Second Turkish police arrested over 2016 Russian ambassador's assassination

In late 2016, an off-duty Turkish officer repeatedly shot Moscow's top envoy from behind while the ambassador was visiting an Ankara art exhibition titled "Russia through Turks' eyes."

ERBIL, Kurdistan Region (Kurdistan 24) - Turkish security forces on Thursday detained a second police officer in relation to last year's assassination of Russia's ambassador to Ankara, Andrey Gennadiyevich Karlov.

According to state media, the detainee, Ramazan Yucel, accused of taking part in the Karlov murder was an officer already dismissed from his job over alleged ties with the US-based Islamic cleric, a one-time ally and current critic of President Erdogan, Fethullah Gulen.

In the evening of December 19, 2016, an off-duty Turkish police officer Mevlut Mert Altintas repeatedly shot Karlov from behind while the ambassador was visiting an exhibition titled "Russia through Turks' eyes," in an art gallery at the Turkish capital of Ankara.

This picture shows Andrey Karlov, the Russian Ambassador to Ankara, lying on the floor after being shot by an off-duty Turkish police officer in an art gallery in Turkey's capital, Dec. 19, 2016. (Photo: AFP)
This picture shows Andrey Karlov, the Russian Ambassador to Ankara, lying on the floor after being shot by an off-duty Turkish police officer in an art gallery in Turkey's capital, Dec. 19, 2016. (Photo: AFP)
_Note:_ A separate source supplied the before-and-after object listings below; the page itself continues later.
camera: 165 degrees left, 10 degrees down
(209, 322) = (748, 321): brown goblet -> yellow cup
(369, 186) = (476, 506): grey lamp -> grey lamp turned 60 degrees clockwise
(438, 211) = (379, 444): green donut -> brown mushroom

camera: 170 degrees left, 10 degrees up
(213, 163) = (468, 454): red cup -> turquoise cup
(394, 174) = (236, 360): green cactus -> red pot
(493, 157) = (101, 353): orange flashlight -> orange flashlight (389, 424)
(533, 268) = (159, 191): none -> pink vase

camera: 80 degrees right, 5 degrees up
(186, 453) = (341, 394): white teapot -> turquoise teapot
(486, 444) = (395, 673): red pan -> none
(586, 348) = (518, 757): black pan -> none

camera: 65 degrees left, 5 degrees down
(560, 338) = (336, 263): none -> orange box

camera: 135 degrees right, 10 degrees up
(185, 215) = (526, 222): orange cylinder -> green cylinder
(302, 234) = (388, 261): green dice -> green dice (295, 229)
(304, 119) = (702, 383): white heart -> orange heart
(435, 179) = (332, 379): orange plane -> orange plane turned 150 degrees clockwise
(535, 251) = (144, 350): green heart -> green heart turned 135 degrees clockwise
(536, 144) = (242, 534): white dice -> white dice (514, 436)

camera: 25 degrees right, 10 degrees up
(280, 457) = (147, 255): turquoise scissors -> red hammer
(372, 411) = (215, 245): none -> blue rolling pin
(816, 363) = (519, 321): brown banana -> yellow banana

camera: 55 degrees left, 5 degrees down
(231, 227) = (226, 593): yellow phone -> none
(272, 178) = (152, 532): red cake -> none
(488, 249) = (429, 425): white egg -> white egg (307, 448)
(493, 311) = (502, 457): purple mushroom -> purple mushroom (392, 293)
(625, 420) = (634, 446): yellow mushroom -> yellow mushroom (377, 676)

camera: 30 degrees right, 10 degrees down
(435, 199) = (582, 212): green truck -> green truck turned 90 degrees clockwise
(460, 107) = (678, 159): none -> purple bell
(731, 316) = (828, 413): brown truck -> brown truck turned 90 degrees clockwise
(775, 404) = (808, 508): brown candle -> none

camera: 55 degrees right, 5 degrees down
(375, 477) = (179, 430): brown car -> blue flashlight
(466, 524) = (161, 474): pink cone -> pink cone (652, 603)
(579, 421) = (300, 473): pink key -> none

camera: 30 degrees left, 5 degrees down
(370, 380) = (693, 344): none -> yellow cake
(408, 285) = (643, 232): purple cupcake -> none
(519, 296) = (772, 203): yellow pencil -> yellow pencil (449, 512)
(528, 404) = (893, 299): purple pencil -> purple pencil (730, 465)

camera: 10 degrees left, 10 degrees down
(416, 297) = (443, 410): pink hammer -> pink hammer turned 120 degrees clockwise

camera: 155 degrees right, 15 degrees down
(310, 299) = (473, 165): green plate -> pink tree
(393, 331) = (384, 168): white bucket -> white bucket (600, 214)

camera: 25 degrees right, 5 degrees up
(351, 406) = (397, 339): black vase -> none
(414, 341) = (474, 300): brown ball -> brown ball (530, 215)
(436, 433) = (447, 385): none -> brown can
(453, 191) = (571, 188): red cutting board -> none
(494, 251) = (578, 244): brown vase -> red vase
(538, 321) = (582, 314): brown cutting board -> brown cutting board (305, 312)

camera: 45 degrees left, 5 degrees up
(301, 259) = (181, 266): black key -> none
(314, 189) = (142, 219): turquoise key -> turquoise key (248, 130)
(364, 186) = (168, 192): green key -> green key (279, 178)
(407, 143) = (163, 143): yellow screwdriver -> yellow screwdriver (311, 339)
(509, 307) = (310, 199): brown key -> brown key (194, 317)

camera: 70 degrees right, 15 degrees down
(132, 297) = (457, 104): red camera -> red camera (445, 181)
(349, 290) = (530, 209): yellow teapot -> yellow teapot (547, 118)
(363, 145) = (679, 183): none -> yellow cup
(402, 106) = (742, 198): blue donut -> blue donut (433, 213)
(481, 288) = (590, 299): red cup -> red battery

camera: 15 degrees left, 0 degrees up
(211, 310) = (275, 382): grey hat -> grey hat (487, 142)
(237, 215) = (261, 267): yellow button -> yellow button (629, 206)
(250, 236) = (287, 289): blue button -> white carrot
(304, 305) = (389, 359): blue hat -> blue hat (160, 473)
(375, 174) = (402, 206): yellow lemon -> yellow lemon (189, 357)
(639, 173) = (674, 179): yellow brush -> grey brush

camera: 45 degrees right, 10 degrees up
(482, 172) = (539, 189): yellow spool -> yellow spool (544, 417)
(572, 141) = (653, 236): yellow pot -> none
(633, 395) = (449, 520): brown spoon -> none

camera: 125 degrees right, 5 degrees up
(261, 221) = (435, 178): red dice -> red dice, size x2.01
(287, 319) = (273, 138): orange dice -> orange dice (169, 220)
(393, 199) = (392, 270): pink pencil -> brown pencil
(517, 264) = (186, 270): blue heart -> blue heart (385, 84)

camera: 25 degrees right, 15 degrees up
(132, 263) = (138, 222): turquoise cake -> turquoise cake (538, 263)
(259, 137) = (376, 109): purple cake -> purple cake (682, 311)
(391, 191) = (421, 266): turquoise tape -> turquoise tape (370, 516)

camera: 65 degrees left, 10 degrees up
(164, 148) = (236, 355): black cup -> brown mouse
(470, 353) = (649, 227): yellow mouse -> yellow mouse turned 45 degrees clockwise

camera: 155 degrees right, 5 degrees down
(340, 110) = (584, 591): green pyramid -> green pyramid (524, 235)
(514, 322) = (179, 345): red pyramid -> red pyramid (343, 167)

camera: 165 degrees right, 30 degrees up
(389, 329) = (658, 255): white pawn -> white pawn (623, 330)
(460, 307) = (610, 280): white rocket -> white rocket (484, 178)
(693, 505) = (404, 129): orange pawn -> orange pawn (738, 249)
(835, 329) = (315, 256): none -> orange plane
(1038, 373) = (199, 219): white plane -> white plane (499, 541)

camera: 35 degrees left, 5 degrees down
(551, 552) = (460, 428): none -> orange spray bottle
President Recep Tayyip Erdogan's administration blames the envoy's killing on Gulenists whom pro-government media claims wanted to derail the then newly-restored Ankara-Moscow ties.

However, moments before Altintas killed Karlov; he shouted Islamic slogans associated with al-Qaeda's Syrian franchise al-Nusra Front which was then fighting against Syrian regime force supported by Russian warplanes in the besieged rebel-held eastern sector of the city of Aleppo.

"We are dying in Syria. So you will die here. You will not get alive out of here. We kill the murderers like this," the attacker said at the gallery right across from the United States Embassy.

He showed his police ID to enter the gallery.

The assassination followed a reconciliation between Erdogan and his Russian counterpart Vladimir Putin who sided with opposing sides in the Syrian civil war that resulted in the late 2015 Turkish downing of a Russian warplane on the border with Syria.

Despite the killing of Moscow's highest diplomat in Ankara, both countries vowed to maintain robust ties and did not allow the incident to foster further hostilities.